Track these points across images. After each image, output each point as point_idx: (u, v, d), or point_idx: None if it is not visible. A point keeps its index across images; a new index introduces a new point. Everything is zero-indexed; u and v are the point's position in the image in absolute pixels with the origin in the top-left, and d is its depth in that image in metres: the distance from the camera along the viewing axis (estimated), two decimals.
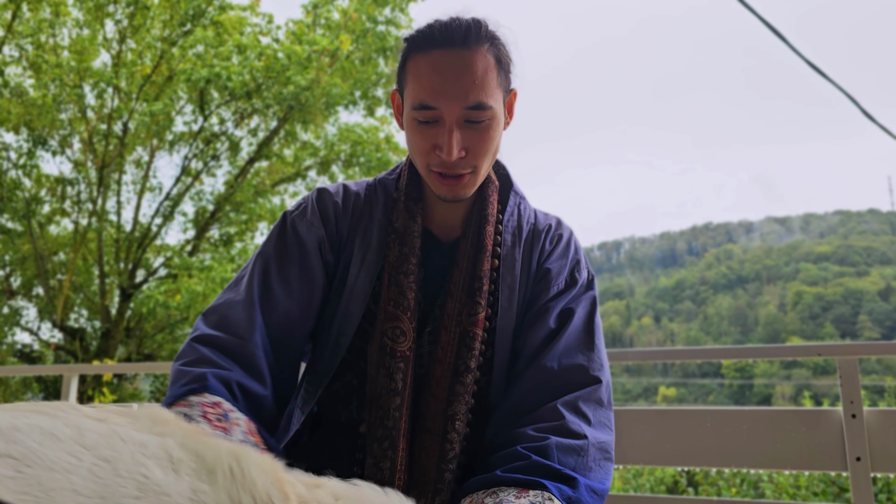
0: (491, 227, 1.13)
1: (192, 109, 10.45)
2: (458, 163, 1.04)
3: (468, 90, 1.01)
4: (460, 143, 1.02)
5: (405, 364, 1.05)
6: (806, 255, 68.27)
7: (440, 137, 1.03)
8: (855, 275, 59.78)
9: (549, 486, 0.90)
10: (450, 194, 1.07)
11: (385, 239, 1.13)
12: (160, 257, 10.88)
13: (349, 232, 1.15)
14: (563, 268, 1.14)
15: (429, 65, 1.03)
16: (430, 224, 1.16)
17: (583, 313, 1.12)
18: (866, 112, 4.47)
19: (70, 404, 0.58)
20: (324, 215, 1.15)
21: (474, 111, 1.02)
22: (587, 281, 1.17)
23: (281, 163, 10.96)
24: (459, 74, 1.01)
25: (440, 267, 1.13)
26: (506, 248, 1.13)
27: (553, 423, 0.99)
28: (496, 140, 1.06)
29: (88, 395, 8.34)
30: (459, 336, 1.08)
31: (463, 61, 1.01)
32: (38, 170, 10.27)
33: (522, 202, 1.20)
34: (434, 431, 1.05)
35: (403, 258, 1.10)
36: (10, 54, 9.72)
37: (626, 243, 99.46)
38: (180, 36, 10.01)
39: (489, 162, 1.08)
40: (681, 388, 42.35)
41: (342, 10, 10.22)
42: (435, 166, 1.05)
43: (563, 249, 1.17)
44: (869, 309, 53.89)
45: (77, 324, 10.69)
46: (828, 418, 1.81)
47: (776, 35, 3.61)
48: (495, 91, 1.04)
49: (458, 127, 1.02)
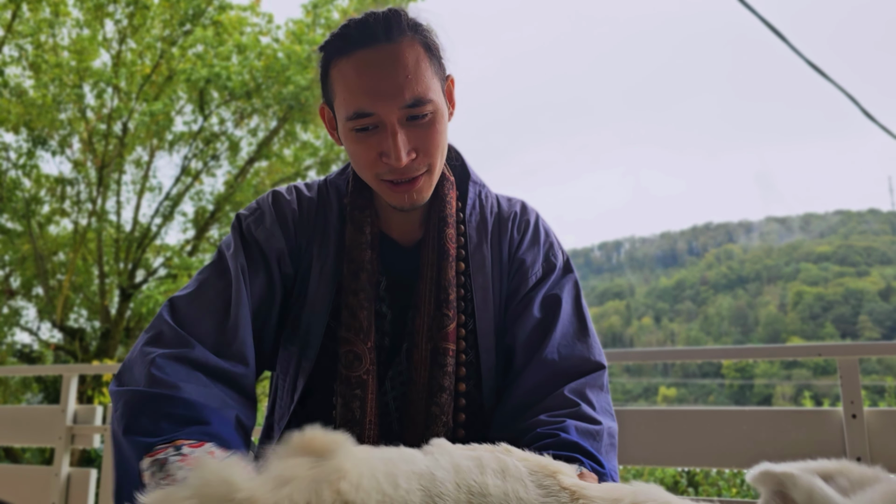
0: (452, 228, 1.05)
1: (191, 109, 10.45)
2: (409, 166, 0.95)
3: (403, 87, 0.92)
4: (407, 145, 0.94)
5: (362, 391, 0.97)
6: (806, 255, 68.29)
7: (384, 143, 0.94)
8: (855, 275, 59.79)
9: (584, 462, 0.86)
10: (407, 203, 0.98)
11: (342, 250, 1.04)
12: (160, 257, 10.88)
13: (307, 242, 1.06)
14: (536, 255, 1.08)
15: (354, 68, 0.94)
16: (387, 229, 1.08)
17: (569, 298, 1.06)
18: (866, 112, 4.47)
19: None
20: (283, 224, 1.05)
21: (414, 108, 0.93)
22: (564, 263, 1.11)
23: (281, 163, 10.96)
24: (389, 72, 0.92)
25: (406, 274, 1.05)
26: (472, 245, 1.06)
27: (568, 409, 0.94)
28: (443, 133, 0.98)
29: (88, 395, 8.34)
30: (430, 353, 1.00)
31: (390, 56, 0.93)
32: (38, 170, 10.26)
33: (483, 190, 1.12)
34: None
35: (352, 275, 1.01)
36: (10, 54, 9.72)
37: (626, 243, 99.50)
38: (180, 36, 10.01)
39: (441, 158, 1.00)
40: (681, 388, 42.35)
41: (342, 10, 10.22)
42: (385, 175, 0.97)
43: (533, 236, 1.10)
44: (869, 309, 53.90)
45: (77, 324, 10.69)
46: (828, 418, 1.81)
47: (776, 35, 3.61)
48: (431, 82, 0.96)
49: (400, 128, 0.94)
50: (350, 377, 0.98)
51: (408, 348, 1.03)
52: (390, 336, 1.04)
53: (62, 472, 2.60)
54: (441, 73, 1.01)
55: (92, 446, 2.65)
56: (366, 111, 0.93)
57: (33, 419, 2.74)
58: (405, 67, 0.93)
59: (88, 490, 2.60)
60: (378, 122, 0.94)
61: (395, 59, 0.93)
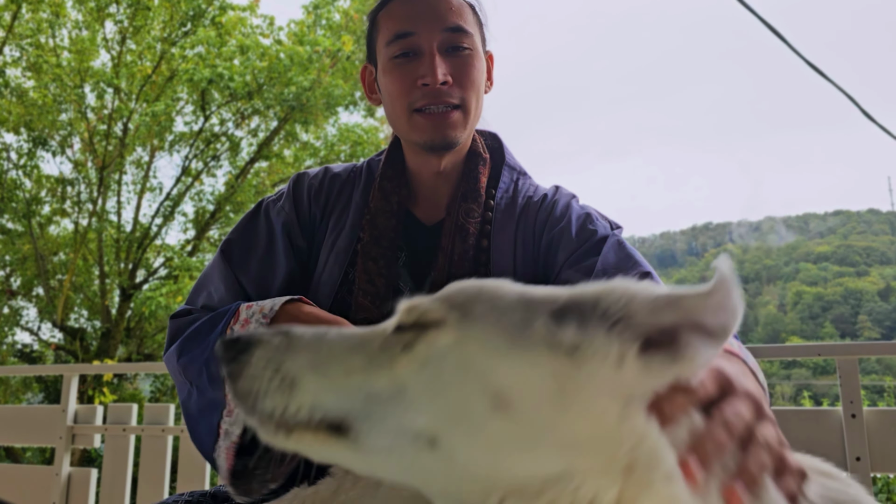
0: (476, 205, 1.02)
1: (192, 110, 10.45)
2: (443, 91, 0.95)
3: (445, 13, 0.95)
4: (444, 67, 0.94)
5: None
6: (806, 255, 68.23)
7: (421, 67, 0.95)
8: (855, 275, 59.74)
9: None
10: (436, 135, 0.96)
11: (360, 222, 1.03)
12: (160, 257, 10.88)
13: (322, 215, 1.06)
14: (567, 229, 1.00)
15: (400, 2, 0.98)
16: (412, 206, 1.07)
17: (611, 253, 0.95)
18: (866, 112, 4.46)
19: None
20: (297, 198, 1.07)
21: (454, 34, 0.95)
22: (608, 229, 1.01)
23: (281, 163, 10.96)
24: (434, 1, 0.96)
25: (426, 253, 1.03)
26: (496, 226, 1.02)
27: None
28: (480, 75, 0.98)
29: (89, 395, 8.34)
30: None
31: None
32: (39, 170, 10.27)
33: (522, 178, 1.09)
34: None
35: (373, 241, 1.00)
36: (11, 55, 9.73)
37: None
38: (180, 36, 10.02)
39: (476, 102, 0.99)
40: None
41: (343, 11, 10.23)
42: (418, 101, 0.96)
43: (563, 211, 1.03)
44: (869, 309, 53.85)
45: (77, 324, 10.69)
46: (827, 418, 1.81)
47: (776, 35, 3.61)
48: (474, 28, 0.98)
49: (439, 52, 0.95)
50: None
51: None
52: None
53: (62, 471, 2.60)
54: (482, 36, 1.02)
55: (92, 446, 2.65)
56: (407, 30, 0.95)
57: (34, 419, 2.74)
58: (450, 1, 0.96)
59: (89, 490, 2.60)
60: (417, 47, 0.95)
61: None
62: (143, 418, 2.68)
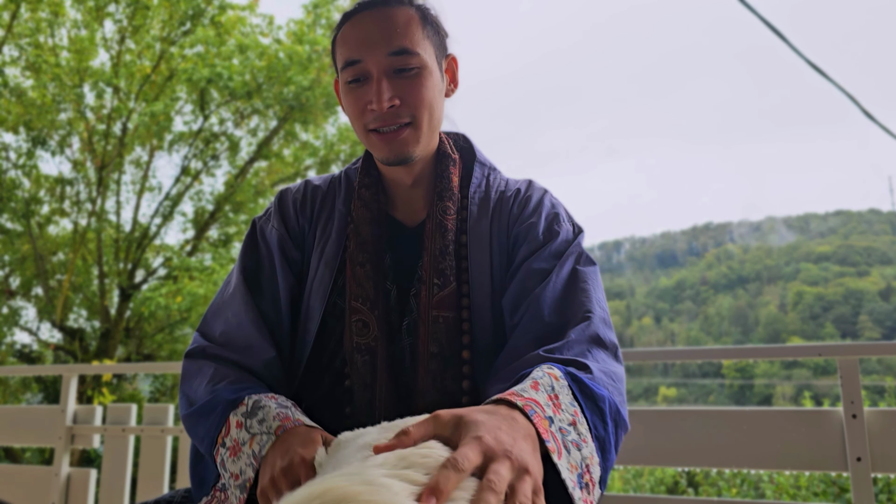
0: (452, 202, 1.08)
1: (191, 109, 10.45)
2: (392, 112, 1.00)
3: (390, 37, 0.99)
4: (389, 92, 0.99)
5: (371, 356, 1.01)
6: (806, 255, 68.26)
7: (370, 92, 1.01)
8: (855, 275, 59.76)
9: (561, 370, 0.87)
10: (391, 154, 1.03)
11: (345, 230, 1.10)
12: (160, 257, 10.88)
13: (310, 225, 1.12)
14: (536, 226, 1.06)
15: (350, 26, 1.03)
16: (393, 211, 1.13)
17: (566, 268, 1.03)
18: (867, 112, 4.47)
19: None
20: (283, 214, 1.13)
21: (399, 57, 1.00)
22: (571, 233, 1.08)
23: (280, 163, 10.96)
24: (379, 25, 1.00)
25: (410, 254, 1.08)
26: (472, 220, 1.08)
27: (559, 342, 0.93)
28: (430, 90, 1.02)
29: (88, 395, 8.34)
30: (432, 321, 1.02)
31: (382, 14, 1.01)
32: (38, 170, 10.26)
33: (492, 173, 1.15)
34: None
35: (359, 248, 1.06)
36: (10, 55, 9.72)
37: (626, 243, 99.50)
38: (179, 36, 10.01)
39: (428, 116, 1.03)
40: (681, 388, 42.36)
41: (342, 11, 10.22)
42: (371, 124, 1.02)
43: (534, 209, 1.09)
44: (869, 309, 53.88)
45: (76, 324, 10.69)
46: (828, 418, 1.81)
47: (777, 35, 3.61)
48: (422, 42, 1.02)
49: (386, 77, 1.00)
50: (361, 344, 1.03)
51: (409, 323, 1.05)
52: (395, 311, 1.06)
53: (62, 472, 2.60)
54: (438, 43, 1.07)
55: (92, 446, 2.65)
56: (354, 58, 1.01)
57: (33, 419, 2.74)
58: (393, 22, 1.01)
59: (88, 490, 2.60)
60: (366, 73, 1.01)
61: (386, 16, 1.01)
62: (142, 419, 2.68)
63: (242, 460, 0.90)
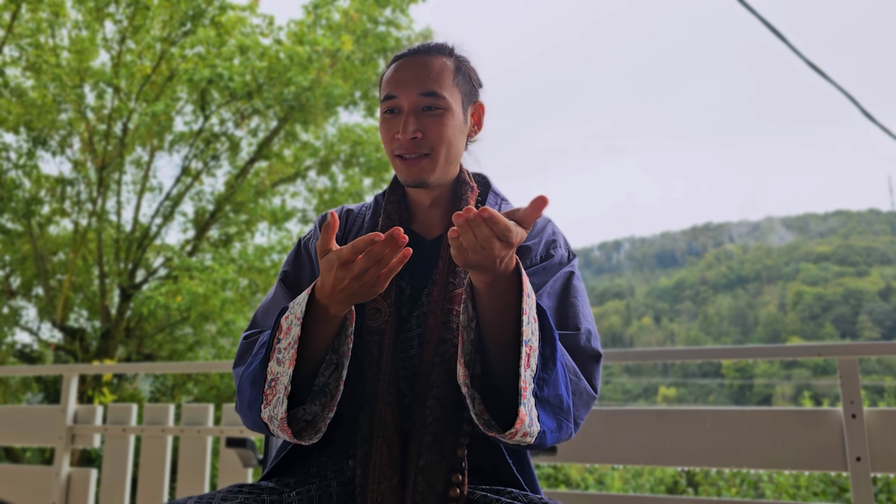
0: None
1: (192, 110, 10.45)
2: (413, 143, 1.16)
3: (423, 80, 1.17)
4: (414, 126, 1.16)
5: (380, 337, 1.13)
6: (806, 255, 68.20)
7: (399, 124, 1.18)
8: (855, 275, 59.71)
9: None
10: (409, 177, 1.19)
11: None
12: (160, 257, 10.88)
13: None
14: (537, 246, 1.21)
15: (395, 68, 1.22)
16: (413, 224, 1.28)
17: (556, 288, 1.18)
18: (866, 112, 4.47)
19: None
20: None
21: (427, 98, 1.16)
22: (565, 258, 1.23)
23: (281, 163, 10.96)
24: (416, 70, 1.19)
25: (425, 261, 1.22)
26: None
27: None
28: (450, 130, 1.18)
29: (88, 395, 8.34)
30: (442, 315, 1.14)
31: (420, 60, 1.20)
32: (38, 170, 10.26)
33: (503, 203, 1.30)
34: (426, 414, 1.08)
35: None
36: (11, 55, 9.72)
37: (626, 243, 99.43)
38: (180, 36, 10.02)
39: (446, 151, 1.19)
40: (681, 388, 42.33)
41: (343, 11, 10.22)
42: (397, 150, 1.19)
43: (538, 232, 1.24)
44: (869, 309, 53.83)
45: (77, 324, 10.69)
46: (828, 418, 1.81)
47: (776, 35, 3.61)
48: (451, 88, 1.19)
49: (413, 114, 1.17)
50: (372, 326, 1.14)
51: (419, 315, 1.16)
52: (407, 305, 1.18)
53: (62, 472, 2.61)
54: (467, 91, 1.24)
55: (92, 446, 2.65)
56: (391, 94, 1.19)
57: (33, 419, 2.74)
58: (428, 68, 1.19)
59: (88, 490, 2.60)
60: (399, 107, 1.19)
61: (424, 62, 1.20)
62: (142, 418, 2.68)
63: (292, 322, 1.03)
· · · · · · ·
[Exercise prompt]: Repeat word for word the lines above that run from the line containing "30: (459, 336, 1.08)" through the line containing "48: (495, 91, 1.04)", both ends included, and nothing else.

[Solution for this task]:
30: (459, 336, 1.08)
31: (463, 61, 1.01)
32: (38, 170, 10.27)
33: (522, 202, 1.20)
34: (434, 431, 1.05)
35: (403, 258, 1.10)
36: (10, 54, 9.72)
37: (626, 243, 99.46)
38: (180, 36, 10.01)
39: (489, 162, 1.08)
40: (681, 388, 42.35)
41: (342, 10, 10.22)
42: (435, 166, 1.05)
43: (563, 249, 1.17)
44: (869, 309, 53.89)
45: (77, 324, 10.69)
46: (828, 418, 1.81)
47: (776, 35, 3.61)
48: (495, 91, 1.04)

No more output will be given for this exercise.